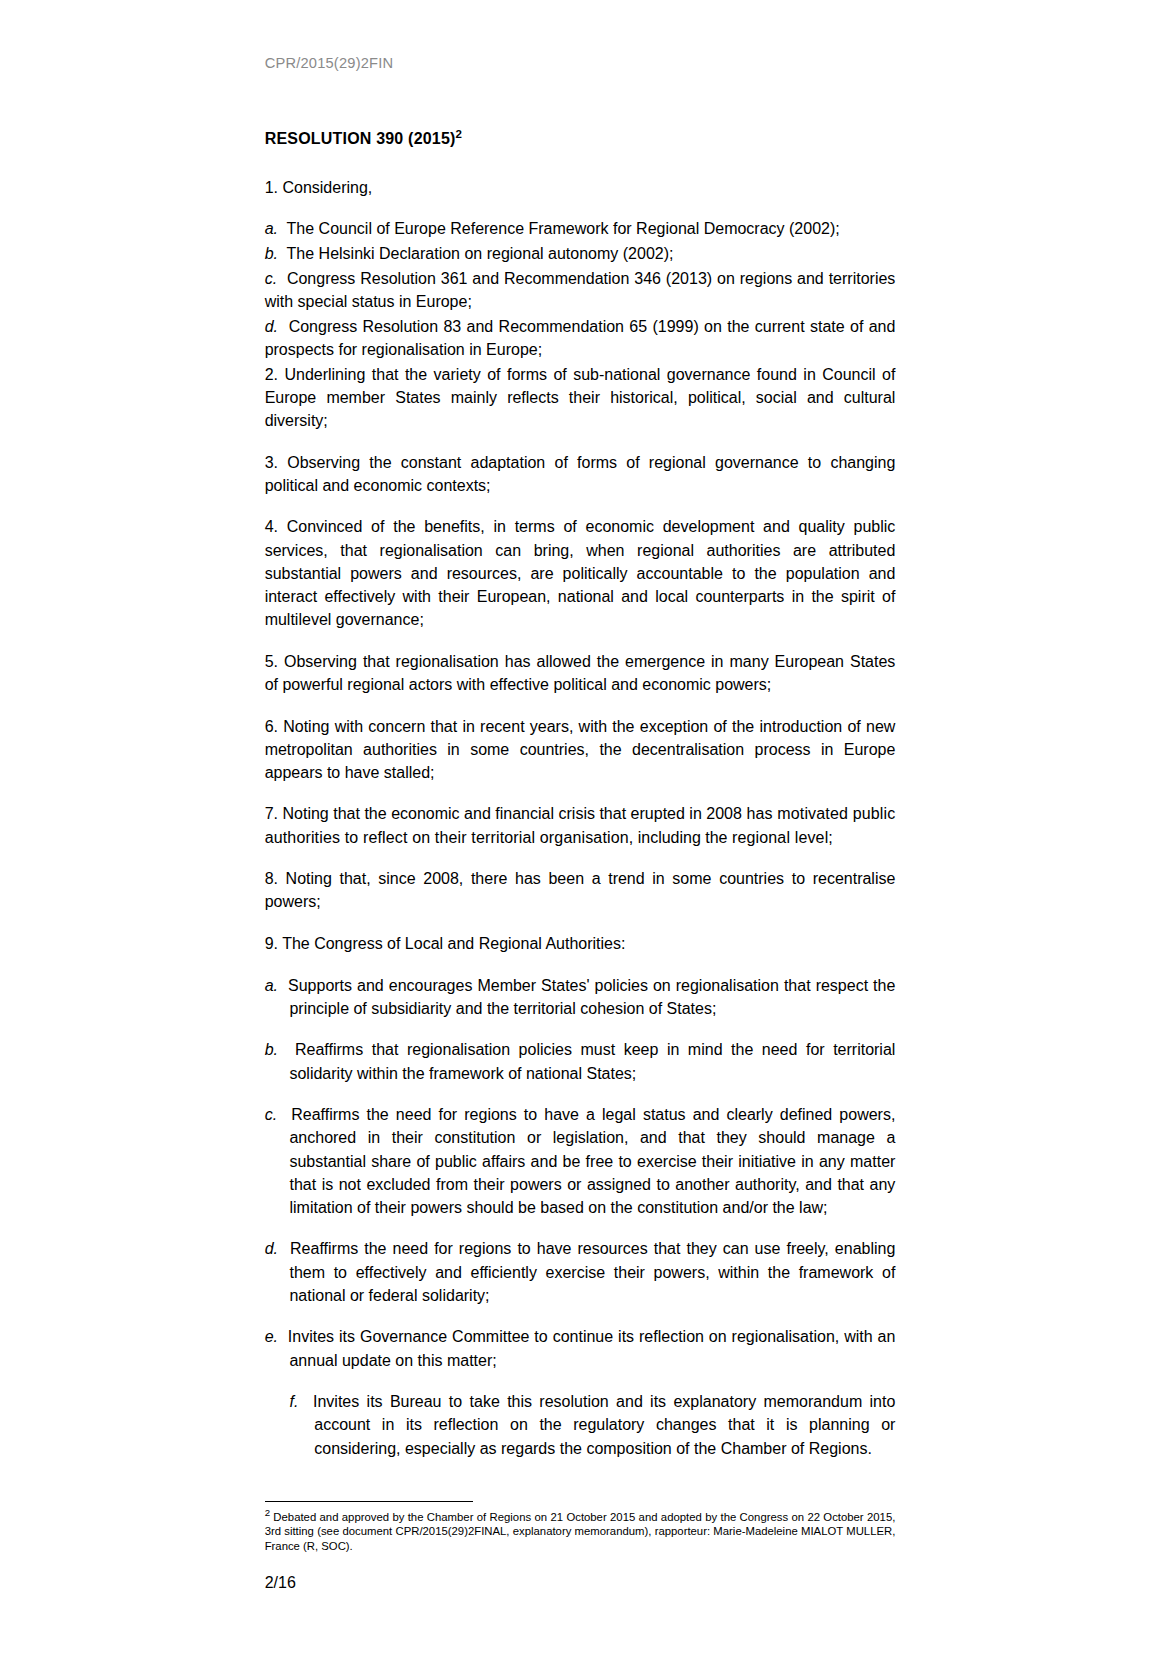CPR/2015(29)2FIN
RESOLUTION 390 (2015)2
1. Considering,
a. The Council of Europe Reference Framework for Regional Democracy (2002);
b. The Helsinki Declaration on regional autonomy (2002);
c. Congress Resolution 361 and Recommendation 346 (2013) on regions and territories with special status in Europe;
d. Congress Resolution 83 and Recommendation 65 (1999) on the current state of and prospects for regionalisation in Europe;
2. Underlining that the variety of forms of sub-national governance found in Council of Europe member States mainly reflects their historical, political, social and cultural diversity;
3. Observing the constant adaptation of forms of regional governance to changing political and economic contexts;
4. Convinced of the benefits, in terms of economic development and quality public services, that regionalisation can bring, when regional authorities are attributed substantial powers and resources, are politically accountable to the population and interact effectively with their European, national and local counterparts in the spirit of multilevel governance;
5. Observing that regionalisation has allowed the emergence in many European States of powerful regional actors with effective political and economic powers;
6. Noting with concern that in recent years, with the exception of the introduction of new metropolitan authorities in some countries, the decentralisation process in Europe appears to have stalled;
7. Noting that the economic and financial crisis that erupted in 2008 has motivated public authorities to reflect on their territorial organisation, including the regional level;
8. Noting that, since 2008, there has been a trend in some countries to recentralise powers;
9. The Congress of Local and Regional Authorities:
a. Supports and encourages Member States' policies on regionalisation that respect the principle of subsidiarity and the territorial cohesion of States;
b. Reaffirms that regionalisation policies must keep in mind the need for territorial solidarity within the framework of national States;
c. Reaffirms the need for regions to have a legal status and clearly defined powers, anchored in their constitution or legislation, and that they should manage a substantial share of public affairs and be free to exercise their initiative in any matter that is not excluded from their powers or assigned to another authority, and that any limitation of their powers should be based on the constitution and/or the law;
d. Reaffirms the need for regions to have resources that they can use freely, enabling them to effectively and efficiently exercise their powers, within the framework of national or federal solidarity;
e. Invites its Governance Committee to continue its reflection on regionalisation, with an annual update on this matter;
f. Invites its Bureau to take this resolution and its explanatory memorandum into account in its reflection on the regulatory changes that it is planning or considering, especially as regards the composition of the Chamber of Regions.
2 Debated and approved by the Chamber of Regions on 21 October 2015 and adopted by the Congress on 22 October 2015, 3rd sitting (see document CPR/2015(29)2FINAL, explanatory memorandum), rapporteur: Marie-Madeleine MIALOT MULLER, France (R, SOC).
2/16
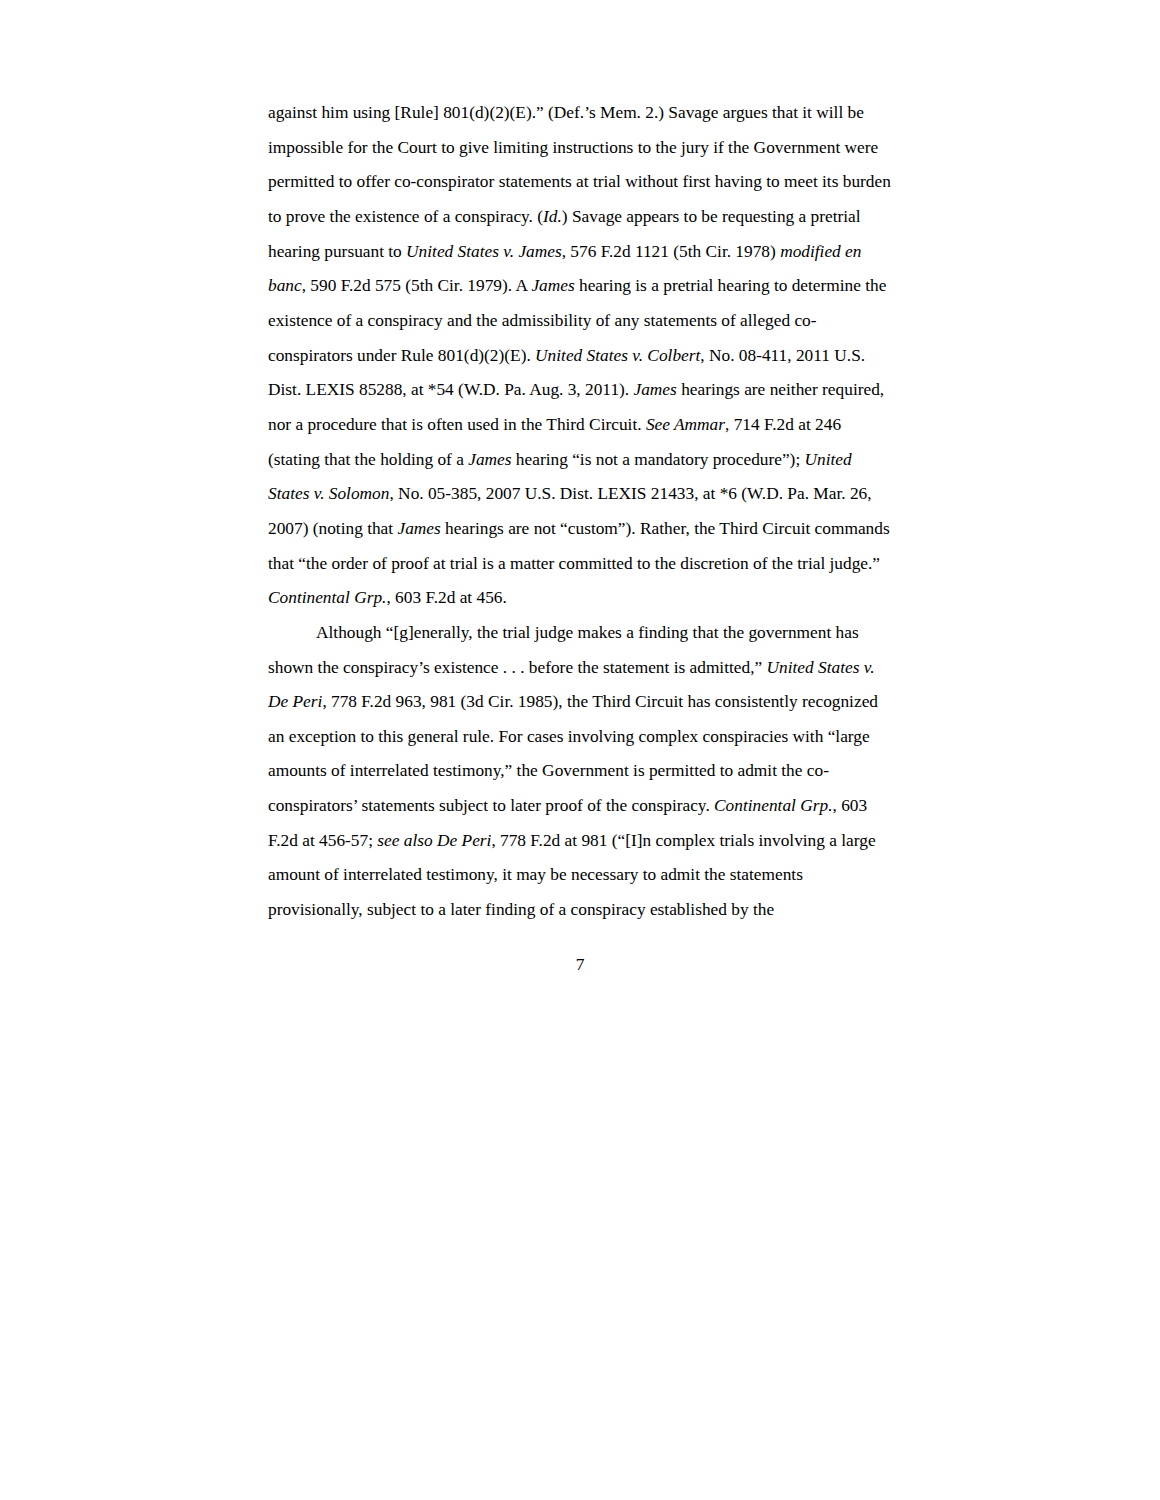against him using [Rule] 801(d)(2)(E).” (Def.’s Mem. 2.) Savage argues that it will be impossible for the Court to give limiting instructions to the jury if the Government were permitted to offer co-conspirator statements at trial without first having to meet its burden to prove the existence of a conspiracy. (Id.) Savage appears to be requesting a pretrial hearing pursuant to United States v. James, 576 F.2d 1121 (5th Cir. 1978) modified en banc, 590 F.2d 575 (5th Cir. 1979). A James hearing is a pretrial hearing to determine the existence of a conspiracy and the admissibility of any statements of alleged co-conspirators under Rule 801(d)(2)(E). United States v. Colbert, No. 08-411, 2011 U.S. Dist. LEXIS 85288, at *54 (W.D. Pa. Aug. 3, 2011). James hearings are neither required, nor a procedure that is often used in the Third Circuit. See Ammar, 714 F.2d at 246 (stating that the holding of a James hearing “is not a mandatory procedure”); United States v. Solomon, No. 05-385, 2007 U.S. Dist. LEXIS 21433, at *6 (W.D. Pa. Mar. 26, 2007) (noting that James hearings are not “custom”). Rather, the Third Circuit commands that “the order of proof at trial is a matter committed to the discretion of the trial judge.” Continental Grp., 603 F.2d at 456.
Although “[g]enerally, the trial judge makes a finding that the government has shown the conspiracy’s existence . . . before the statement is admitted,” United States v. De Peri, 778 F.2d 963, 981 (3d Cir. 1985), the Third Circuit has consistently recognized an exception to this general rule. For cases involving complex conspiracies with “large amounts of interrelated testimony,” the Government is permitted to admit the co-conspirators’ statements subject to later proof of the conspiracy. Continental Grp., 603 F.2d at 456-57; see also De Peri, 778 F.2d at 981 (“[I]n complex trials involving a large amount of interrelated testimony, it may be necessary to admit the statements provisionally, subject to a later finding of a conspiracy established by the
7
- - - -
Required work.
Where a picture appears, omit it; otherwise reproduce each line above from the first to the one with "4. Convinced of", inclusive.

Response to the exercise.
CPR/2015(29)2FIN
RESOLUTION 390 (2015)2
1. Considering,
a. The Council of Europe Reference Framework for Regional Democracy (2002);
b. The Helsinki Declaration on regional autonomy (2002);
c. Congress Resolution 361 and Recommendation 346 (2013) on regions and territories with special status in Europe;
d. Congress Resolution 83 and Recommendation 65 (1999) on the current state of and prospects for regionalisation in Europe;
2. Underlining that the variety of forms of sub-national governance found in Council of Europe member States mainly reflects their historical, political, social and cultural diversity;
3. Observing the constant adaptation of forms of regional governance to changing political and economic contexts;
4. Convinced of the benefits, in terms of economic development and quality public services, that regionalisation can bring, when regional authorities are attributed substantial powers and resources, are politically accountable to the population and interact effectively with their European, national and local counterparts in the spirit of multilevel governance;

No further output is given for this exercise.